== Work to be completed ==
Copy out the material, substituting "Latin name" for "scientific name" and keeping every other line the same. Leave out the pictures.

─── Provided records

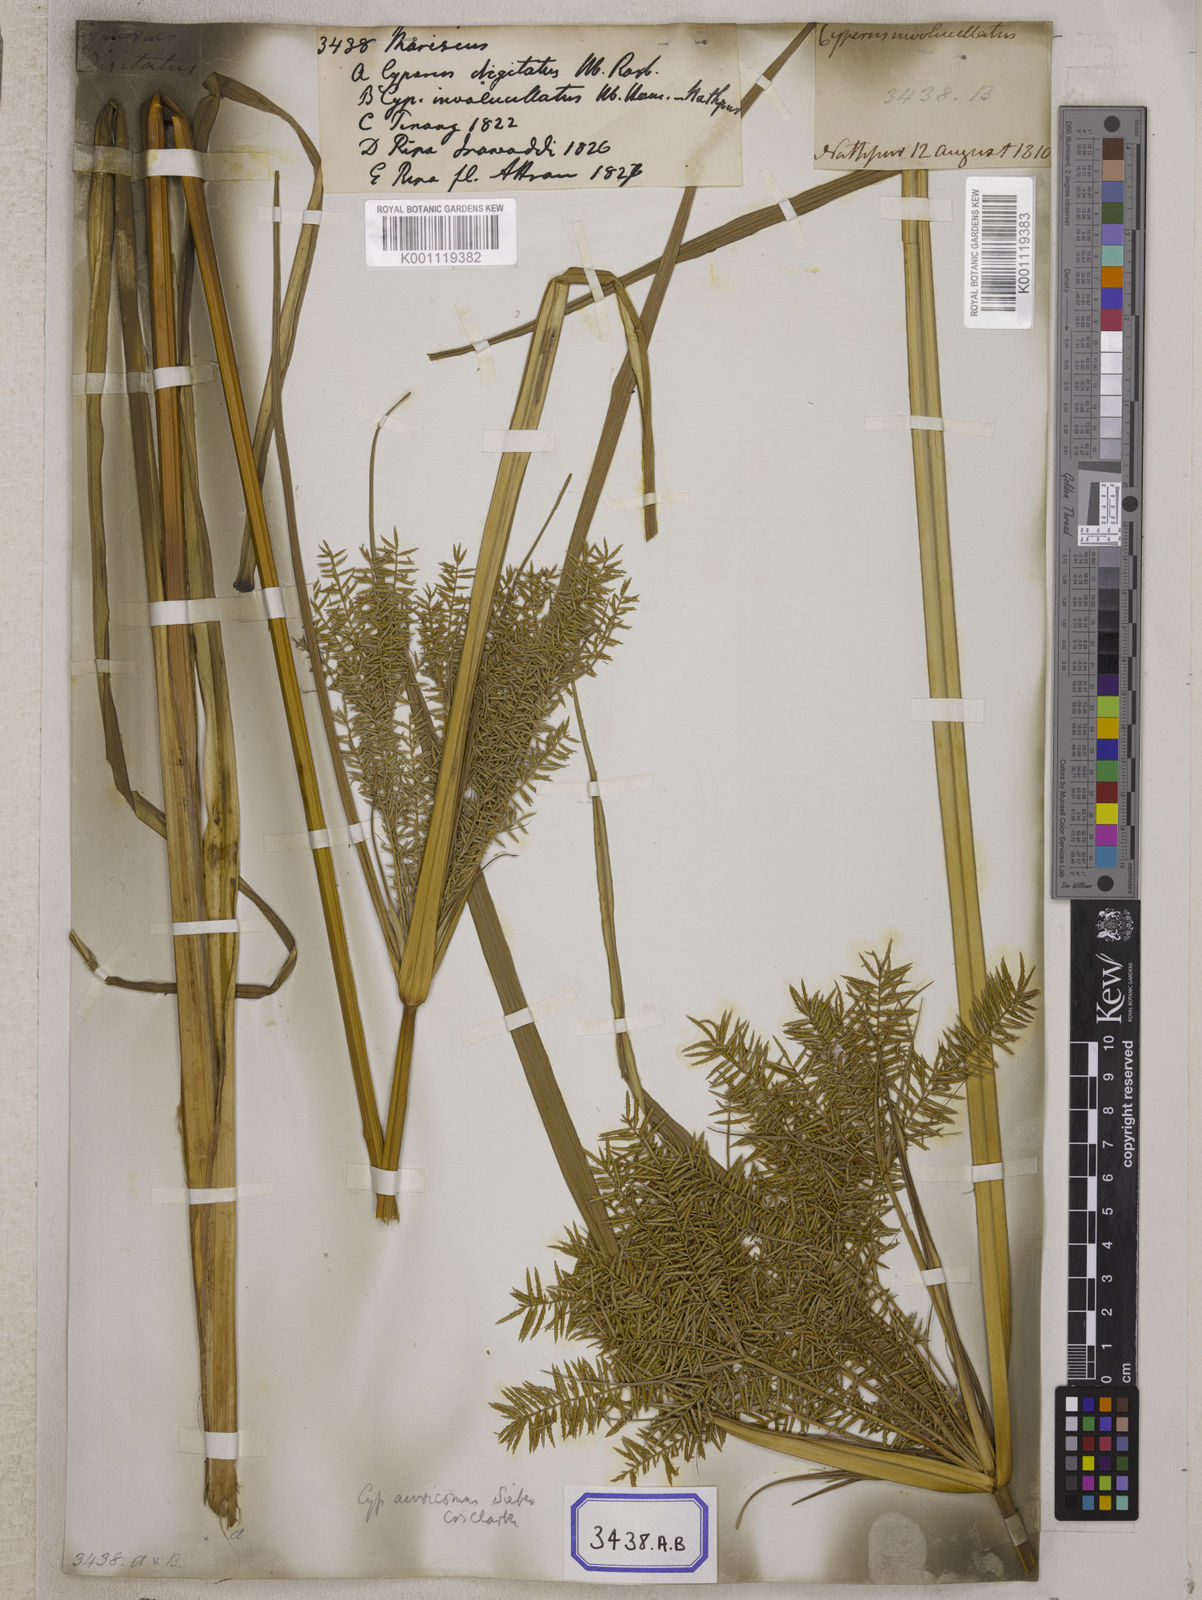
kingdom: Plantae
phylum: Tracheophyta
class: Liliopsida
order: Poales
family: Cyperaceae
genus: Mariscus
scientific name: Mariscus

──────

== Problem solution ==
kingdom: Plantae
phylum: Tracheophyta
class: Liliopsida
order: Poales
family: Cyperaceae
genus: Mariscus
Latin name: Mariscus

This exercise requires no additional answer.